Exiguobacterium undae

Scientific classification
- Domain: Bacteria
- Kingdom: Bacillati
- Phylum: Bacillota
- Class: Bacilli
- Order: Exiguobacteriales
- Family: Exiguobacteriaceae
- Genus: Exiguobacterium
- Species: E. undae
- Binomial name: Exiguobacterium undae Frühling et al., 2002

= Exiguobacterium undae =

- Genus: Exiguobacterium
- Species: undae
- Authority: Frühling et al., 2002

Species of bacterium

Exiguobacterium undae is a species of Bacilli. Its discovery was published in the International Journal of Systematic and Evolutionary Microbiology (Frühling et al., 2002). This species has the ability to metabolize arabinose, cellulose, fructose, and glucose. It may undergo fermentation by utilizing D-glucose, D-mannitol, D-ribose, and glycogen (Bacdive 2021). E. undae is motile and it contains peritrichous flagella.

== Physiology ==
E. undae was first sampled from the surface of a garden pond in Wolfenbuttel, Lower Saxony, Germany (Frühling et al., 2002). The pond water containing this species was streaked by researchers onto glucose sulfide (GS) medium (DSMZ 851). Four strains, L1-L4, were acquired from the garden pond and successfully isolated in tryptone soy agar at room temperature (Frühling et al., 2002). E. undae is a Gram-positive, rod-shaped bacterium that is motile and yellow-orange in color (Bacdive 2021). It is facultatively anaerobic and catalase- and oxidase-positive (Frühling et al., 2002). After 2 days of incubation at 25°C, 2-3 mm surface colonies of the E. undae can form on tryptone soy agar; the colonies are convex, entire, and shiny (Frühling et al., 2002).

== Ecology ==
The genus Exiguobacteria has been detected from water and soil samples on all continents.
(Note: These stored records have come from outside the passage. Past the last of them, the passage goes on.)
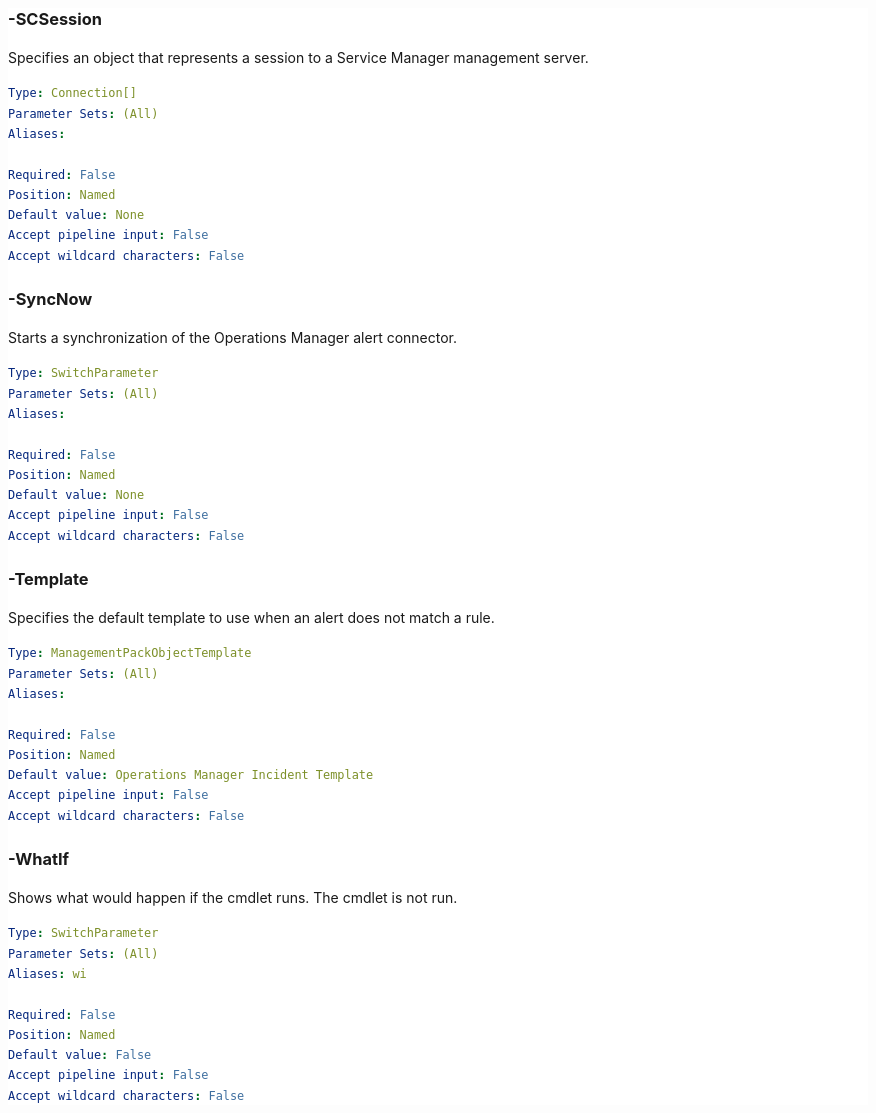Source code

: ### -SCSession
Specifies an object that represents a session to a Service Manager management server.

```yaml
Type: Connection[]
Parameter Sets: (All)
Aliases: 

Required: False
Position: Named
Default value: None
Accept pipeline input: False
Accept wildcard characters: False
```

### -SyncNow
Starts a synchronization of the Operations Manager alert connector.

```yaml
Type: SwitchParameter
Parameter Sets: (All)
Aliases: 

Required: False
Position: Named
Default value: None
Accept pipeline input: False
Accept wildcard characters: False
```

### -Template
Specifies the default template to use when an alert does not match a rule.

```yaml
Type: ManagementPackObjectTemplate
Parameter Sets: (All)
Aliases: 

Required: False
Position: Named
Default value: Operations Manager Incident Template
Accept pipeline input: False
Accept wildcard characters: False
```

### -WhatIf
Shows what would happen if the cmdlet runs.
The cmdlet is not run.

```yaml
Type: SwitchParameter
Parameter Sets: (All)
Aliases: wi

Required: False
Position: Named
Default value: False
Accept pipeline input: False
Accept wildcard characters: False
```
Strain DR14 of this species was isolated from Dadri wetlands in India (Chauhan et al., 2018). Certain strains have been shown to be able to grow in soils that contain high concentrations of cadmium and immobilize it, which displays some potential for their use in bioremediation (Kumar et al., 2014).

== Special features ==
E. undae strain DR14 have the ability to degrade polystyrene (PS) and use it as a carbon source by initiating biofilm formation (Chauhan et al., 2018). Researchers incubated the bacterium in the presence of PS for 20 days and demonstrated that the PS had been biodegraded by measuring the water contact angle of the material after incubation (Chauhan et al., 2018). This finding suggests that DR14 can change the surface characteristics of PS to make it easier to colonize and metabolize.